One final benefit I will touch on is the performance aspect. Because components become essentially what are no different than C structs, pure data, the CPU can more efficiently loop over large arrays of them. This is due to the way CPU caches are designed, but in general the idea is that when the data is laid out in memory, with arrays containing structs of the exact same same shape and size, the CPU caching logic is able to better predict what it should fill the caches with next. When iterating over deep entity objects the memory can be less predictable and thus cache misses have the potential to occur much more frequently. This can be avoided in the entity system architecture you propose, but it is not enforced. That said, this is JavaScript, so there is only so much we can do about how memory is accessed. This part of ECS and data-oriented design is a more significant aspect in languages with more control over memory management.

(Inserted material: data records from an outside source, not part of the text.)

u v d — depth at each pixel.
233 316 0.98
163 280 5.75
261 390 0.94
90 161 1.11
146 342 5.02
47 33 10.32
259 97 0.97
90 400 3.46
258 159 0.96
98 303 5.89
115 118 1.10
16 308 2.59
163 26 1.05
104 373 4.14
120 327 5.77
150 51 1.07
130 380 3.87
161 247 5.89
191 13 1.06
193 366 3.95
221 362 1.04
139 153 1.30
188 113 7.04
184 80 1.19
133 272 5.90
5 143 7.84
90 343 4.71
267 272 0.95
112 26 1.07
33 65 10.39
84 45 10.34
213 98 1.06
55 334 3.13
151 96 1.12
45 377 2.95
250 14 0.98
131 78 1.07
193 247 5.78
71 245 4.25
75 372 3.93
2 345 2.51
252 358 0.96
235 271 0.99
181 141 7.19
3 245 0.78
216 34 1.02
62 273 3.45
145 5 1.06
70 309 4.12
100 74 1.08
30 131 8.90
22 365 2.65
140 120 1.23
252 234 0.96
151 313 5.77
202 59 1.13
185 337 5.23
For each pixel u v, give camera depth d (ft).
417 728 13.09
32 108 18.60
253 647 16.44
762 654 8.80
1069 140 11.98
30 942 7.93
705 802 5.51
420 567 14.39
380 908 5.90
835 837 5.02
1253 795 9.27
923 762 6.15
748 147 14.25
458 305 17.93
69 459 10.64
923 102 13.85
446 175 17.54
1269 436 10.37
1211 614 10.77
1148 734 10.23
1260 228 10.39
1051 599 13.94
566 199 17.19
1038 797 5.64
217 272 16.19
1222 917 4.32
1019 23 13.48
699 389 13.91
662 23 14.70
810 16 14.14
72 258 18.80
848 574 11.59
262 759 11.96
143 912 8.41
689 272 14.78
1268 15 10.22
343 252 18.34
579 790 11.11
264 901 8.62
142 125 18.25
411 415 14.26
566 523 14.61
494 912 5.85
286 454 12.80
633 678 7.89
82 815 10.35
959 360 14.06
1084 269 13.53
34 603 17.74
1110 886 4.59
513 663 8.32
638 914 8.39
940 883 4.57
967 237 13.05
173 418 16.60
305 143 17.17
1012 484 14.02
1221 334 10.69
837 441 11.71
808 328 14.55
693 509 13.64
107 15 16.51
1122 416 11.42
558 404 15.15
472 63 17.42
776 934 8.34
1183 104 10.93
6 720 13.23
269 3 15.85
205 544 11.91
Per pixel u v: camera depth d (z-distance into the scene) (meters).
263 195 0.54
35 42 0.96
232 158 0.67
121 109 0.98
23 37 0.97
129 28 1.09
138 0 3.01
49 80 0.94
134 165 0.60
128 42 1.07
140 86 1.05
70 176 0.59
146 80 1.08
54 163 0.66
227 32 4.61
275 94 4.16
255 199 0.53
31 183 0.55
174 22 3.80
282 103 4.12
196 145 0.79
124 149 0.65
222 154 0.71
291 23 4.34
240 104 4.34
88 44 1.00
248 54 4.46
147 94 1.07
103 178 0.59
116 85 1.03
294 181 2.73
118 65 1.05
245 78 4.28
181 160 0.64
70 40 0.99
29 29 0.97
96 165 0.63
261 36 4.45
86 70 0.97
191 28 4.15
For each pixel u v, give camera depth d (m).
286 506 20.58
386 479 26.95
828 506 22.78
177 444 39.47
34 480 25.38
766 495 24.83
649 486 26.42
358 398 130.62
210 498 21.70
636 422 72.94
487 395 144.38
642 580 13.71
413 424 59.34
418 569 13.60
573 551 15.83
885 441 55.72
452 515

In the end, the benefits of the design are:
- More modular code
- More reusable features
- Drastically reduced development iteration times
- Reduced and sometimes no need for refactoring when changing the behavior of the game
- Less change-resistant code
- Generally more performant code
Most of these benefits are almost exclusively due to the data-oriented design constraints, which ECS so elegantly lays on top of.
All that said, to answer OP’s question: I don’t know, but I will soon find out how possible this is!